Critics Page
Above the Crowds
Did Liz Diller really say that? I am not sure if anyone starts out with the idea that they are going to make something that is idiosyncratic. The character of the intellect is the determining factor. I worked alongside Diller and Scofidio in the mid-1980s when we were commissioned, along with a number of other young artists and architects, to realize projects in the Brooklyn Anchorage. They were kinder to my project than some. I have nothing against them. Maybe Diller is distinguishing between architects that contribute to the construction of the social subject as opposed to those that bring an individual sensibility to the social space?
Currently, entering MoMA on 53rd Street is like coming into Penn Station: one feels reduced. Maybe Diller Scofidio + Renfro can improve that, though I am an admirer of the Williams and Tsien American Folk Art Museum with its latter-day Brutalist façade. Now it will most likely end up propped outside in a sculpture park. Maybe they should drag along the Ellsworth Kelly relief from Philadelphia, too. I will go a long way for a Brutalist building—I even went as far as Bangladesh to see one a few years ago. Call it avant-garde cultural tourism, just an advanced version of what the crowds at MoMA are doing. I guess.
The Museum site is a Mall, an extension of what most international cities have become. Shopping opportunities with restaurants that don’t try hard enough because they don’t have to. I always find it sad, too, that the expansion ambitions of art museums are largely preoccupied with people processing. That a trip to the art museum, right up to when one’s physical presence halts in front of a work of art, should feel like time spent waiting to get on a plane is one of the more soul-killing aspects of museum-going life at present. I remember my one visit to the Getty Museum: The winding low-ceilinged descent further and further underground in the parking garage, then waiting for the little trolley to take me up the hill, the children either screaming or lying around on the marble floors with their coloring books, the seniors on a day trip from their care centers looking befuddled, their semi-attendant minders bored, staring into space, or talking to the guards. Then the view through the scrim of poison air of the surrounding priceless real estate baked in glare. The scrubby little Robert Irwin garden. Christ entering Brentwood. One of the best essays on this phenomenon is Rebecca Solnit’s “Check Out the Parking Lot” (London Review of Books, July 2004) that is ostensibly a review of recent translations of Dante’s Inferno but begins by discussing the parking garage at the Getty Museum, a place I only remember by the overwhelming feeling I had visiting that it was like being dead and being transported to hell.

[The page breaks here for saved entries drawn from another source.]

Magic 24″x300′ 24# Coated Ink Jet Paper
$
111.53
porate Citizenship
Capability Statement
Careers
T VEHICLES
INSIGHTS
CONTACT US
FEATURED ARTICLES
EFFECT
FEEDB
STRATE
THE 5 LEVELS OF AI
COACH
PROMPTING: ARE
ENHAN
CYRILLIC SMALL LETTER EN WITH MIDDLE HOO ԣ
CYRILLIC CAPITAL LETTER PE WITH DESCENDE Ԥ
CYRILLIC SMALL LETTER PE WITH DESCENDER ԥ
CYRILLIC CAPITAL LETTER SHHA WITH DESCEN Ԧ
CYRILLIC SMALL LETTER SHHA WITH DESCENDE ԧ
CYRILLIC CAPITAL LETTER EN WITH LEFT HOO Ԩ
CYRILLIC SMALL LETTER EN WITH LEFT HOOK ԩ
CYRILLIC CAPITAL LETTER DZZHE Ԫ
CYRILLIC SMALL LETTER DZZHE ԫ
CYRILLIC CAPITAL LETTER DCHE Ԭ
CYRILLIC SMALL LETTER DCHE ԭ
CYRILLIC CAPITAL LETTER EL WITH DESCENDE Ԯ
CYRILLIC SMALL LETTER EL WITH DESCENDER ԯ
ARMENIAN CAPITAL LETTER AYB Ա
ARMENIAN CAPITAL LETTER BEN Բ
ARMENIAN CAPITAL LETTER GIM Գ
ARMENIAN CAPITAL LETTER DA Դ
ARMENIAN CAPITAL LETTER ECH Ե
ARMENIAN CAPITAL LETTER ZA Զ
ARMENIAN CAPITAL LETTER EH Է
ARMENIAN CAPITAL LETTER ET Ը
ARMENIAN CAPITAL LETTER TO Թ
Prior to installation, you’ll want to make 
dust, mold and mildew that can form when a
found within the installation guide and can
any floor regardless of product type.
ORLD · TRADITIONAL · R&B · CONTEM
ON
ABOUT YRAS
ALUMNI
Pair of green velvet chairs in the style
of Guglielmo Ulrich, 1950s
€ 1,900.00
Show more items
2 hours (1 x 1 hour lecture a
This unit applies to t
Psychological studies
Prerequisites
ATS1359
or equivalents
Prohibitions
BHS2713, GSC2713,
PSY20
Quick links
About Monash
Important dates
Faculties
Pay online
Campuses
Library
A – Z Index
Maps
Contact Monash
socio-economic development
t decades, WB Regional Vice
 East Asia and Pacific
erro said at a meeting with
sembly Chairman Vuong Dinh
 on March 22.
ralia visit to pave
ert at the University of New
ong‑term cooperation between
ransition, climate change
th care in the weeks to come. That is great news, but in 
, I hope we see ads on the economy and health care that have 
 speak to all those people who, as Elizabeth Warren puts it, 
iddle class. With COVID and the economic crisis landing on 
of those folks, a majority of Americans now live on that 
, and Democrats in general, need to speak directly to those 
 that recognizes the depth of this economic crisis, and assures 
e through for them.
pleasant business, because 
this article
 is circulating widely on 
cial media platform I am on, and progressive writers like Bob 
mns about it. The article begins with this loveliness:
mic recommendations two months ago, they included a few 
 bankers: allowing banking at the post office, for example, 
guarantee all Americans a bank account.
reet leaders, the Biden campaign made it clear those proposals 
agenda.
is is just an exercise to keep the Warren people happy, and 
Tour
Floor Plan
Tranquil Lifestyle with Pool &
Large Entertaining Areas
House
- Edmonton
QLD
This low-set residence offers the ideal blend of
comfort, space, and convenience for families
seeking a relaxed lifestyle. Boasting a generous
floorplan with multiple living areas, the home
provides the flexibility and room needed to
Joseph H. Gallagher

But I don’t think that if museums become more like malls the general public will prefer to go back there. There is such a thing as consuming with the eyes that is the whole nature of spectacle. David Carrier’s Museum Skepticism, an excellent book, is strangely fond of the Getty. He’s very optimistic about it being a place where genuine democratic discussion can happen. I also remember having a painting teacher who attended the School of the Art Institute of Chicago and said that every day she went into the museum as an art student of the Institute she was allowed to eat her lunch in front of a painting. Well. Those days are over. I looked into it.
As this question addresses MoMA—I am very grateful for the decisions that led to many of the great exhibitions that took place on the sixth floor in the past years; from memory there has been Douglas Gordon, Marlene Dumas, Gabriel Orozco, and most recently, Isa Genzken. I mention these names because these are artists of more international than local stature. These choices, among many of the others, demonstrate a particular intelligence and lack of provincialism, though many artists perhaps think this emphasis is unfair. As I avoid the eager tourists going to Magritte or the Rain Room by immediately taking the back elevator to get to six where it never seems very crowded, I should remember that the people on the floors below are paying for the delights above. Artists are voting with their feet, too. I went to a panel on Genzken at MoMA last week and the auditorium was not even completely filled. That says a lot, too, doesn’t it? But it’s too bad about the Folk Art Museum. I think it’s beautiful. I’m reminded of one of the precepts of the “New Brutalism,” a term coined by the great critic Reyner Banham in 1955. He quoted his colleague, the architect Peter Smithson, “[Brutalism] is about being careful.” What bothers me about all this is that spectacle is not necessarily visual. This is what museums and architects seem to forget.